Regulators, seeking to spur lending, try again with plan to eliminate many realty appraisals.

WASHINGTON - Federal regulators are giving their proposal to let banks make larger loans without a certified appraisal another try.

The four bank and thrift agencies re-released for public comment Wednesday a proposal to raise the threshold for loans needing a certified appraisal to $250,000 from $100,000.

Comments are due Dec. 10.

The new, threshold has infuriated the appraisal industry, which stands to lose business on loans that are less than $250,000. Consumer advocates, too, have criticized the plan, saying it would result in more bad loans.

Stack of Evidence

But the regulators are convinced that the move is not risky.
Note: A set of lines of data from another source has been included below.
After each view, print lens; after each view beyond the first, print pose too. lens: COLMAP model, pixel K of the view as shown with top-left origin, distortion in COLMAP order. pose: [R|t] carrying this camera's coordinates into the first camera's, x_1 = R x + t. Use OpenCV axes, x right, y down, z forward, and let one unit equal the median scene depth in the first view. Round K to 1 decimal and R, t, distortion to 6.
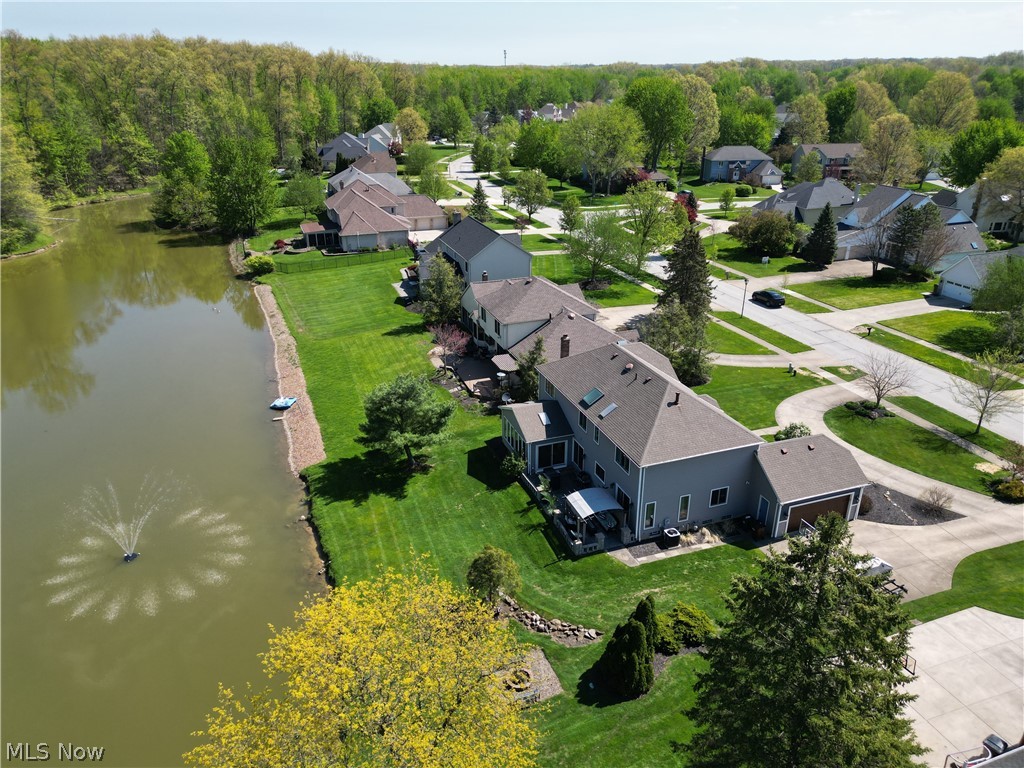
lens RADIAL K [[714.7, 0, 512.0], [0, 714.7, 384.0], [0, 0, 1]] dist [0.090786, -0.094512]
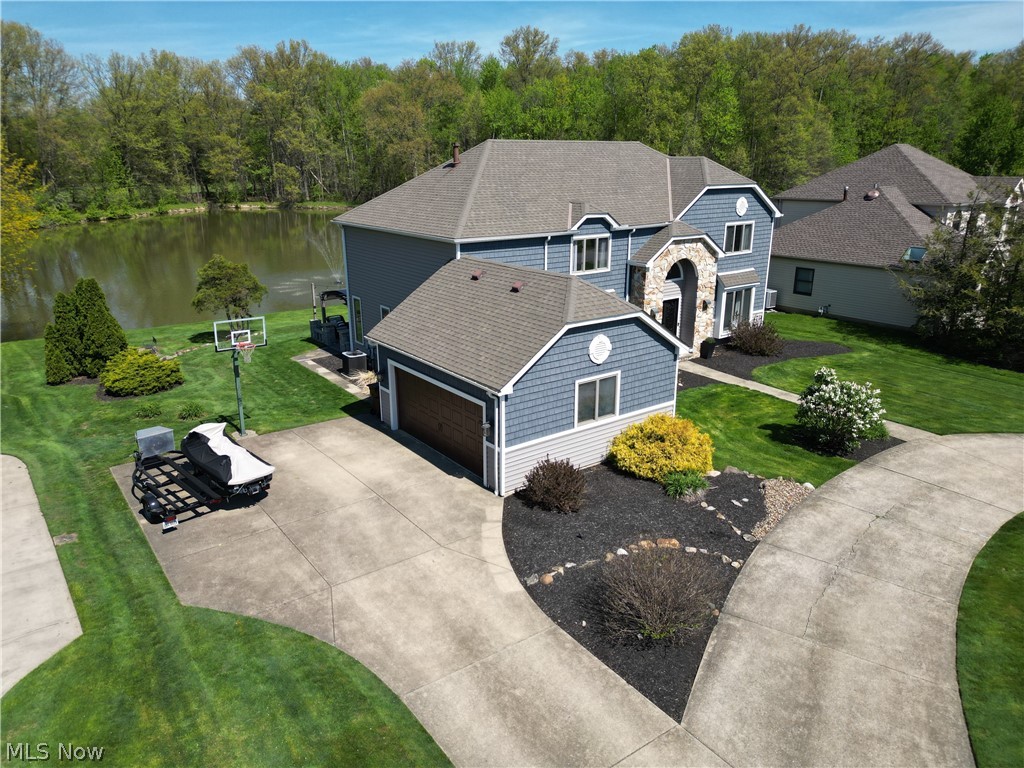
lens RADIAL K [[714.7, 0, 512.0], [0, 714.7, 384.0], [0, 0, 1]] dist [0.090786, -0.094512]
pose [[0.286353, 0.285189, -0.914696, 0.437227], [-0.383633, 0.908934, 0.163293, 0.040608], [0.877968, 0.304149, 0.369684, 0.471601]]
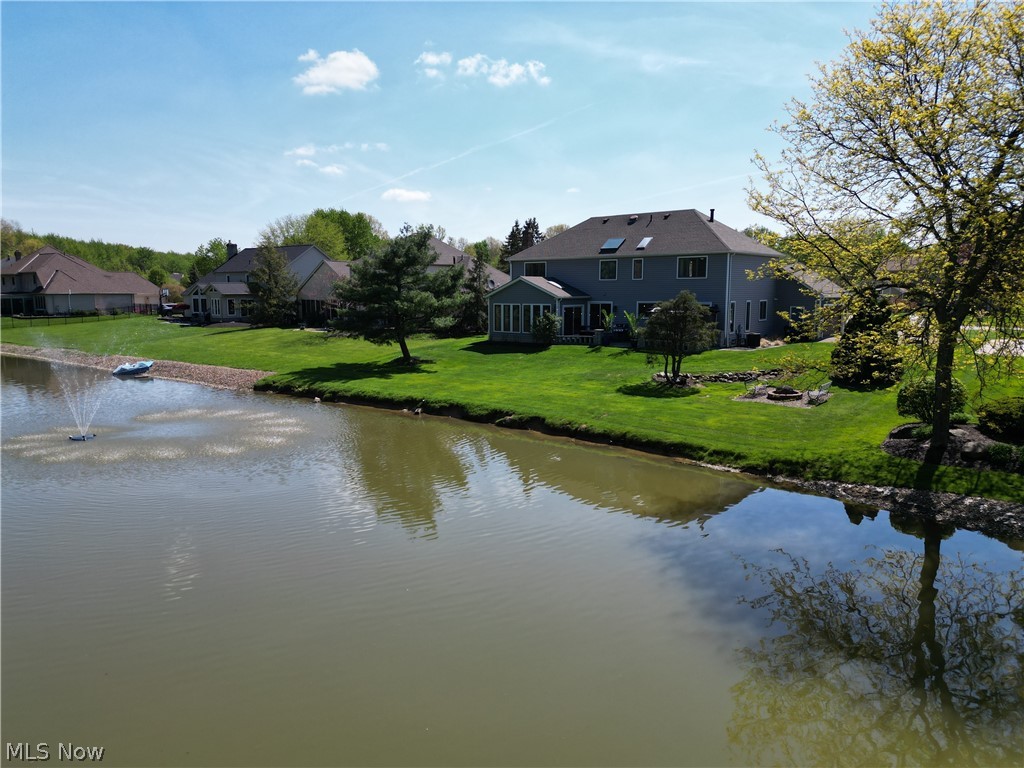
lens RADIAL K [[714.7, 0, 512.0], [0, 714.7, 384.0], [0, 0, 1]] dist [0.090786, -0.094512]
pose [[0.855383, -0.069855, 0.513264, -0.292499], [0.209458, 0.952889, -0.219385, 0.218180], [-0.473758, 0.295165, 0.829717, 0.193605]]
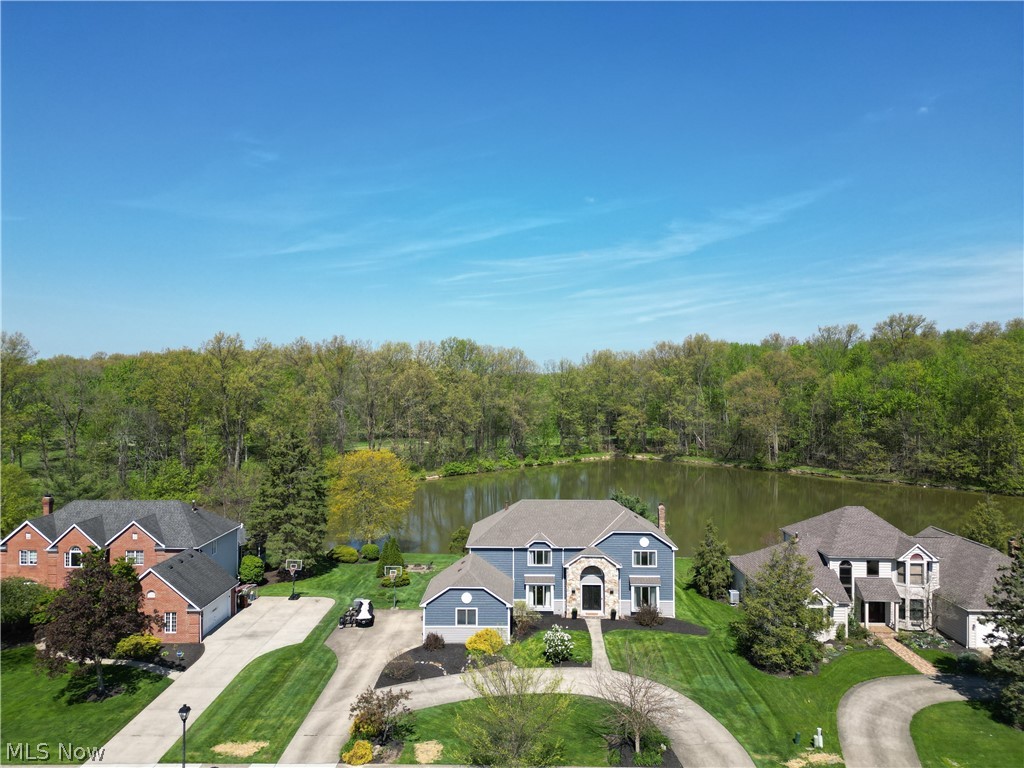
lens RADIAL K [[711.4, 0, 510.9], [0, 711.4, 388.0], [0, 0, 1]] dist [0.121645, -0.191978]
pose [[-0.359117, 0.008699, -0.933252, 0.793660], [-0.375204, 0.914245, 0.152901, -0.210244], [0.854551, 0.405069, -0.325057, 0.724825]]
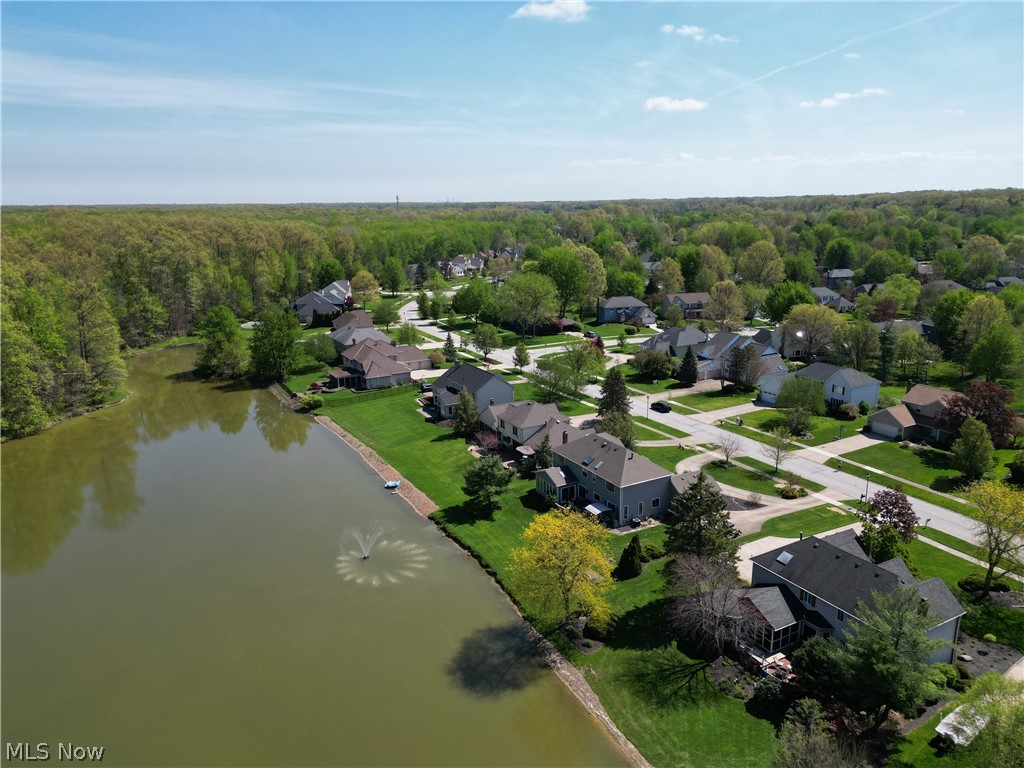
lens RADIAL K [[711.4, 0, 510.9], [0, 711.4, 388.0], [0, 0, 1]] dist [0.121645, -0.191978]
pose [[0.987404, -0.047824, 0.150815, -0.227499], [0.070957, 0.985838, -0.151952, 0.062050], [-0.141413, 0.160739, 0.976814, -0.546706]]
They also think more credit will be freed up if banks do not have to get certified appraisals on loans for less than $250,000.
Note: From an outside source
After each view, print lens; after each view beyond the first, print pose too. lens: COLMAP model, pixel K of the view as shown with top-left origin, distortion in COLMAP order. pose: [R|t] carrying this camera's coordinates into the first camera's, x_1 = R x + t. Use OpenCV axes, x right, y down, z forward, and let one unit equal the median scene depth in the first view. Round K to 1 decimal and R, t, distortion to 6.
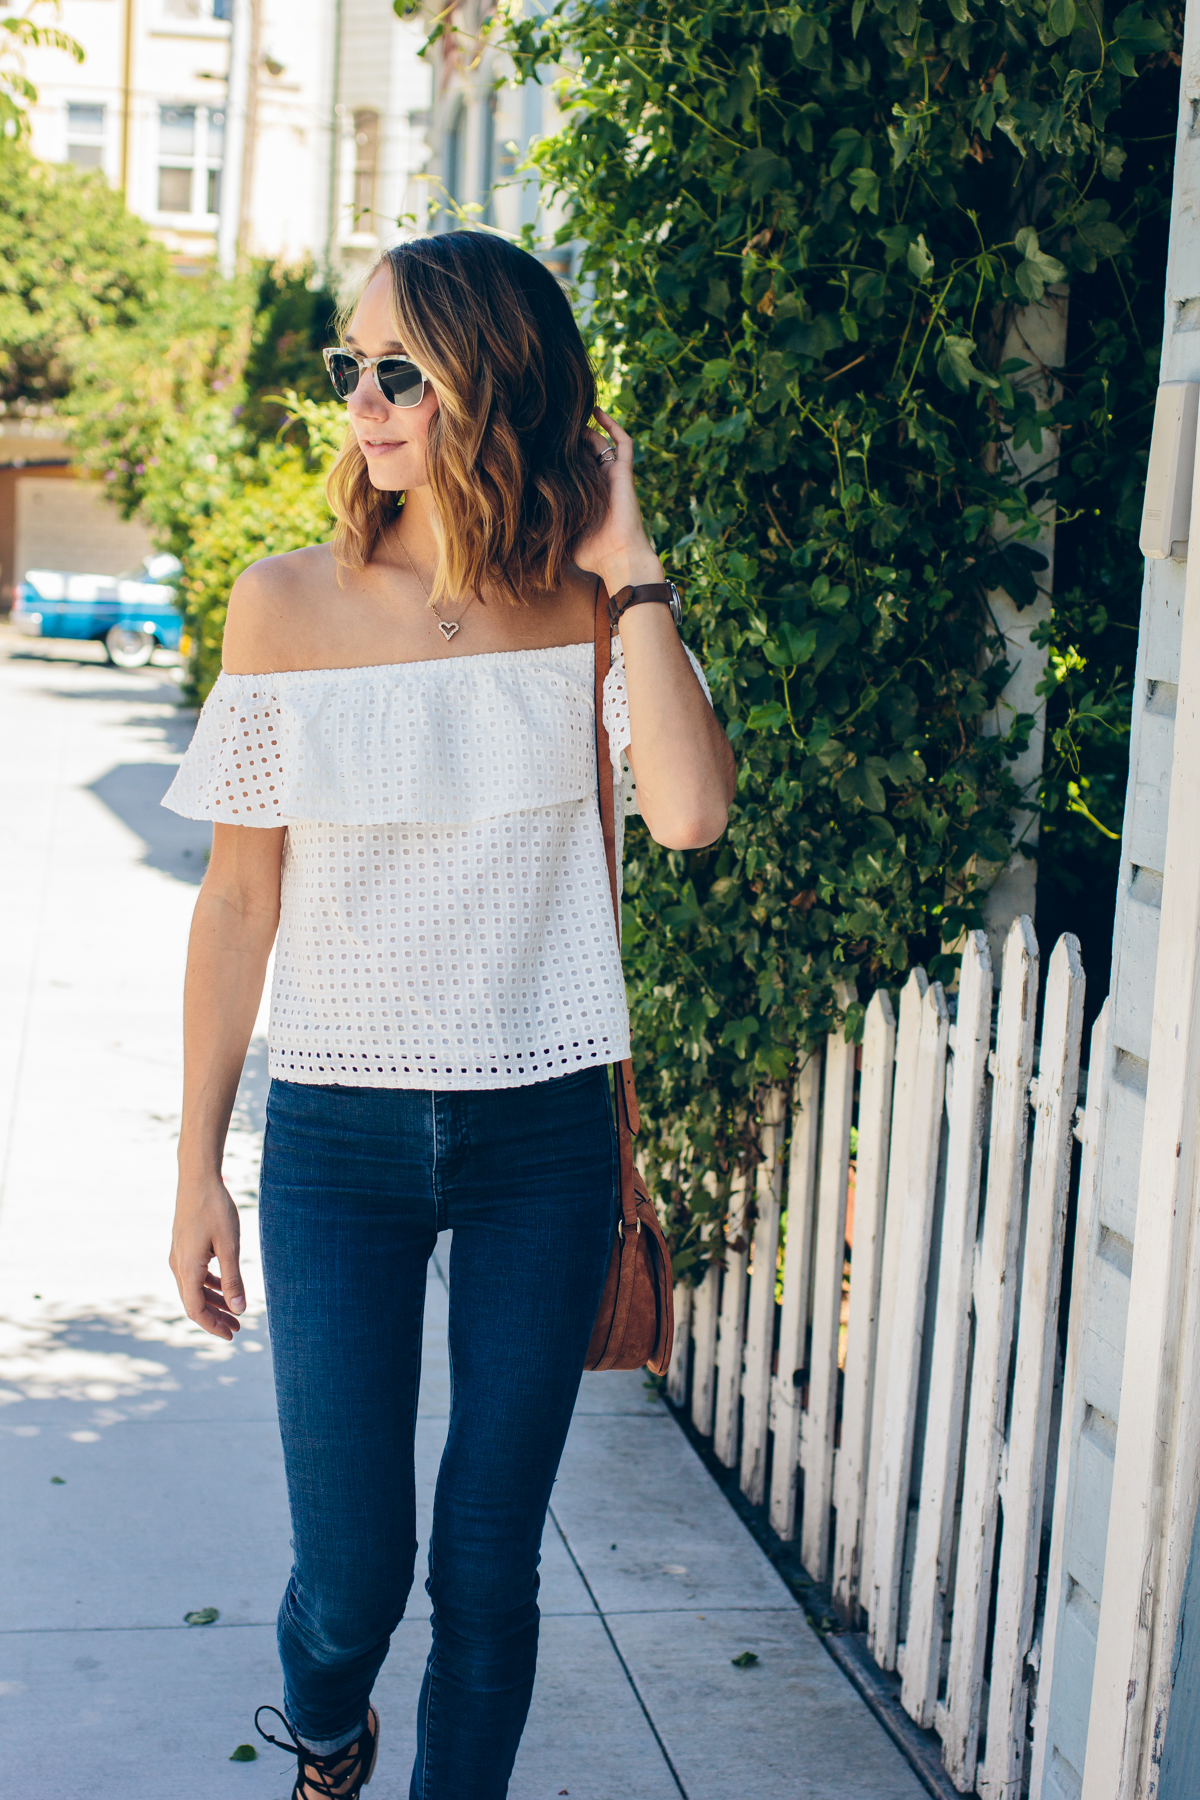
lens RADIAL K [[2840.9, 0, 558.2], [0, 2840.9, 899.8], [0, 0, 1]] dist [-0.038592, 0.018007]
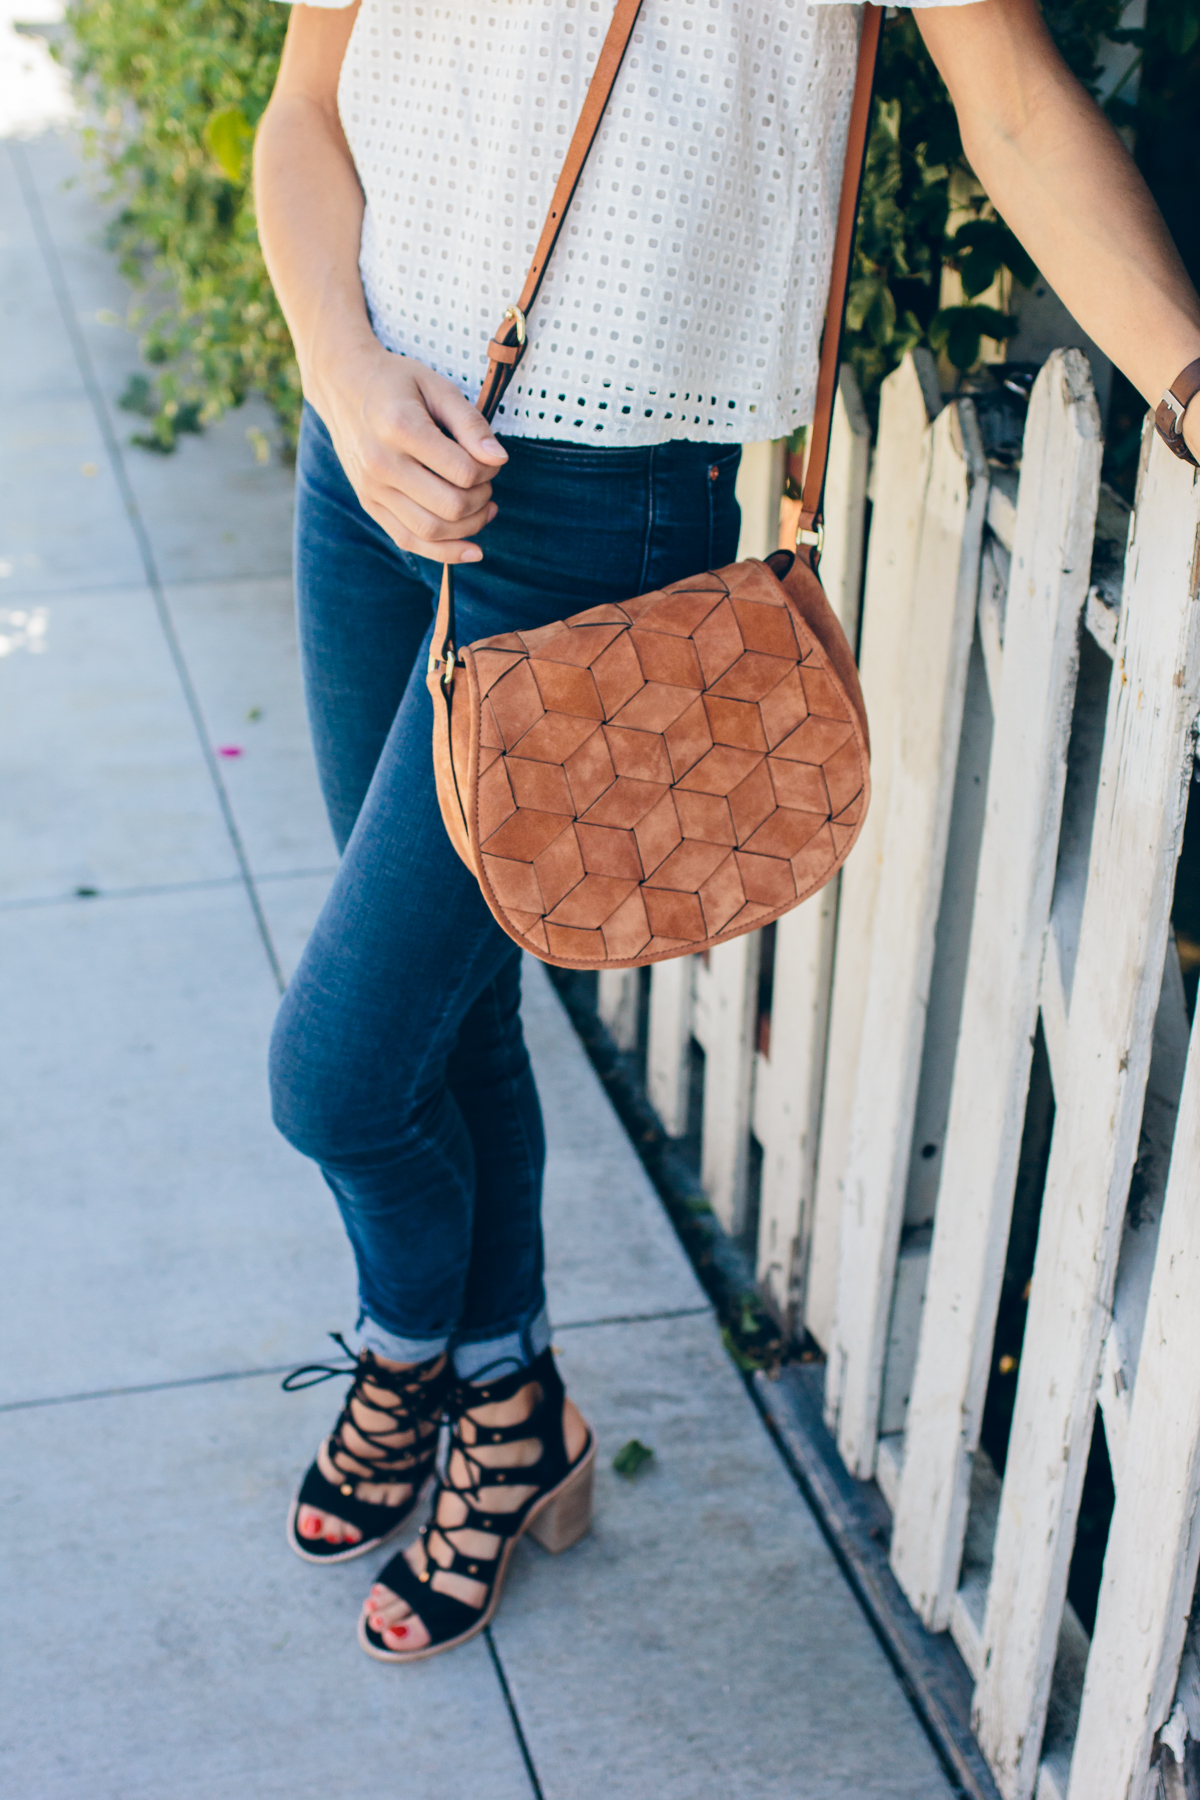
lens RADIAL K [[2840.9, 0, 558.2], [0, 2840.9, 899.8], [0, 0, 1]] dist [-0.038592, 0.018007]
pose [[0.996456, -0.062202, 0.056633, 0.022010], [0.036591, 0.926703, 0.374008, -0.083250], [-0.075746, -0.370610, 0.925695, 0.472505]]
The agencies first asked for comments on the $250,000 threshold June 4. The appraisers attacked the plan, accusing the agencies of violating federal laws that require regulators to know what impact new rules will have before they are promulgated.

That's why the regulators re-issued the plan for a second round of comments Wednesday. This time, the agencies defended their move with a stack of evidence three inches high.

No Safety Problem Seen

In the package released Wednesday, the agencies said senior examiners do not think raising the threshold would pose a safety and soundness problem.

The agencies also provided evidence that the cost of an appraisal skyrocketed after regulators decided in 1990 that loans over $100,000 needed a certified appraisal.